I love it when He shows us He's totally IN us by showing up in similar ways in multiple places.
Hunh. Makes me think of that book "He's Not That Into You" - but in the opposite direction - God is totally into us, and proves it by showing up all over the place. Even in blogville ;)
Wow, Eryn!
Thank you for sharing that. It was an absolutely beautiful tribute that mom wrote.

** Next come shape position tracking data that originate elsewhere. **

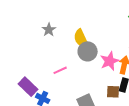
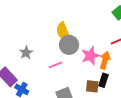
gray star: (49, 30) -> (26, 53), moved
pink line: (60, 70) -> (55, 65), moved

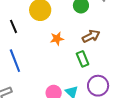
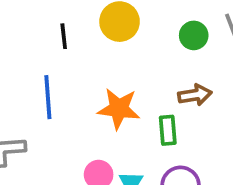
orange star: (57, 39) -> (119, 109), moved, size x1.6

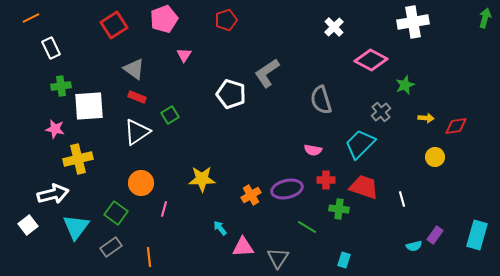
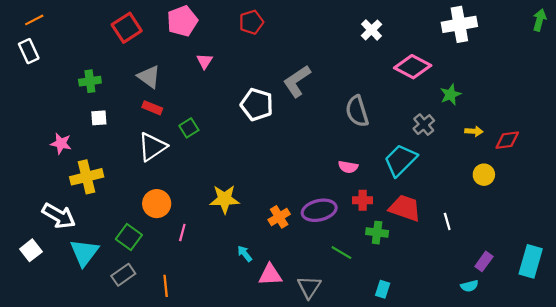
white rectangle: (51, 48) -> (29, 51), moved
green cross: (61, 86) -> (90, 81), moved
white square: (89, 106) -> (99, 118), size x0.5
white arrow: (53, 194) -> (59, 216), turned 44
cyan semicircle: (414, 246) -> (469, 286), moved

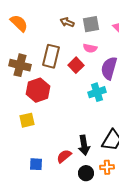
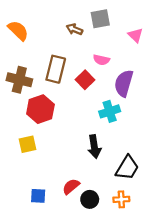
gray square: (91, 24) -> (100, 19), moved
black arrow: (84, 145) -> (94, 147), moved
black circle: (86, 173) -> (90, 199), moved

Really puts it all in perspective....
i read her letter and i read the rest of her blog. amazing woman. amazing family. To see they just lost another baby in their family now too. I can almost feel the pain on my skin...if that makes any sense. Thanks for sharing. Its been hard...i have found so many beautifully, amazing, heart wrenching stories on blogland and each one amazingly has an incredible testimony for our Lord. The Lord is using these blogs to reach so many. I've learned a lot from reading these women's stories. Their candidness, their honesty, vulnerability, raw emotion. Life is so precious. There is no doubt of God's presence in our lives when you read these stories. Okay, enough of my blab. Thanks, Eryn for your own testimony.

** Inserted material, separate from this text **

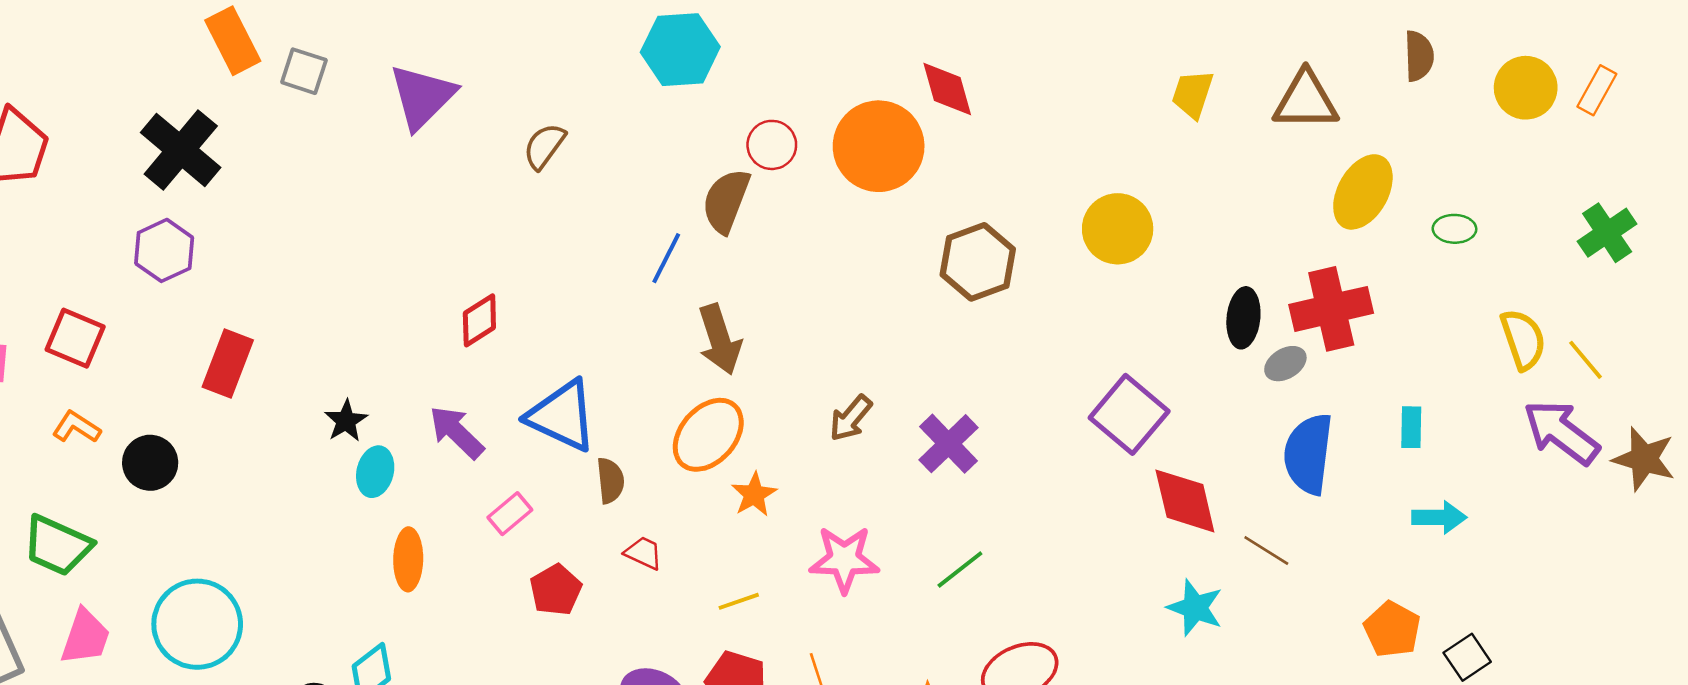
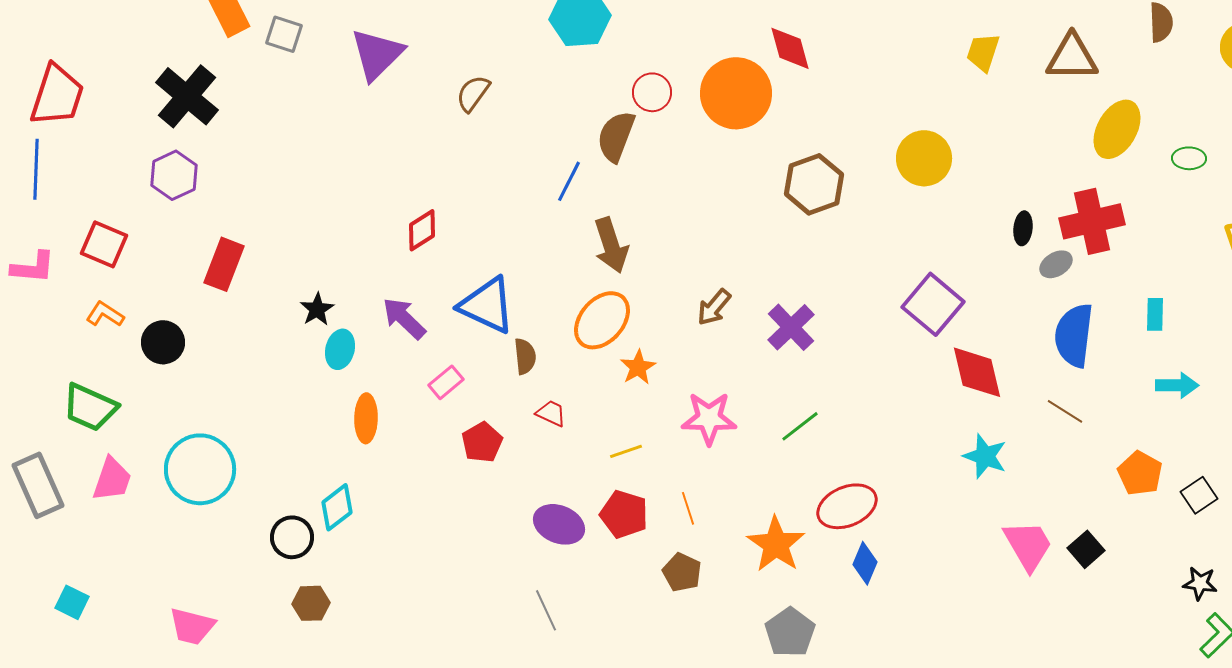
black ellipse: (1243, 318) -> (1023, 228), size x0.7
brown line: (1266, 550) -> (1065, 411), moved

thanks for the post eryn! wow! one of the things i loved about her story is the peace that God gives in the midst of our pain. it was such a beautiful picture of Gods love and strength He gives us so that we may endure whatever circumstances that we may face. God is faithful. life is precious, it is a gift. but i am so thankful that this life is not all there is... there is so much more ahead of us! thank God!
Eryn,
I just read this post for the first time and I had one of those moments today...I know my kids are overtired (esp Megan) but today she told me she wanted to go live with her friend down the street...I can only imagine what lies ahead for me when the teen years hit!